Kali ini, karena harus membuat alat spiritual tingkat kuning, Ye Chenxing tidak berani ceroboh seperti kemarin. Ia mengambil bahan satu per satu, memasukkannya ke tungku dan menyempurnakannya terlebih dahulu, baru kemudian menggabungkan bahan untuk diproses.

Begitu cairan akan mengeras, ia segera membentuk alat dan menanamkan formasi yang benar, sehingga alat spiritual tingkat kuning berhasil dibuat. Bantuan dari tungku lima penjuru memang sangat berbeda. Dulu, Ye Chenxing sering gagal jika membuat alat dengan tangan kosong, tapi kali ini langsung berhasil dalam sekali percobaan.

Sisa satu set bahan pun menjadi milik Ye Chenxing. Mendapat bahan dan hadiah sekaligus, tugas-tugas seperti ini memang menguntungkan.

Namun, hanya bagi jenius seperti Ye Chenxing. Murid biasa Sekte Langit Api tak punya tingkat keberhasilan setinggi dia.
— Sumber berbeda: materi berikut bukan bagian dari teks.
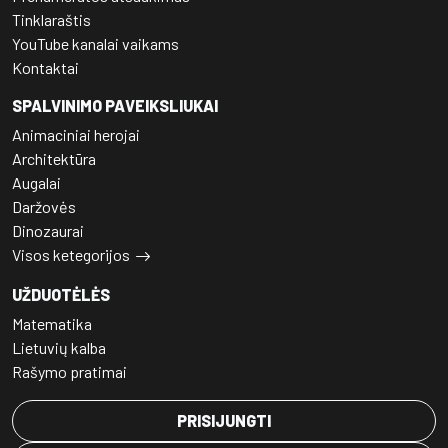
Tinklaraštis
YouTube kanalai vaikams
Kontaktai
SPALVINIMO PAVEIKSLIUKAI
Animaciniai herojai
Architektūra
Augalai
Daržovės
Dinozaurai
Visos ketegorijos
UŽDUOTĖLĖS
Matematika
Lietuvių kalba
Rašymo pratimai
PRISIJUNGTI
Jika kedua set bahan gagal diproses, harus mengganti rugi sesuai harga bahan! Mereka yang bisa mendapat keuntungan dua kali lipat adalah murid elit.

Tapi di tingkat elit, biasanya sudah tak tertarik dengan tugas alat spiritual tingkat kuning, jadi tugas-tugas seperti ini cocok untuk Ye Chenxing berlatih.

Pengurus Aula Urusan Dalam pun tak menyangka, pagi hari berikutnya, Ye Chenxing sudah datang membawa alat-alat spiritual sesuai tugas untuk diserahkan!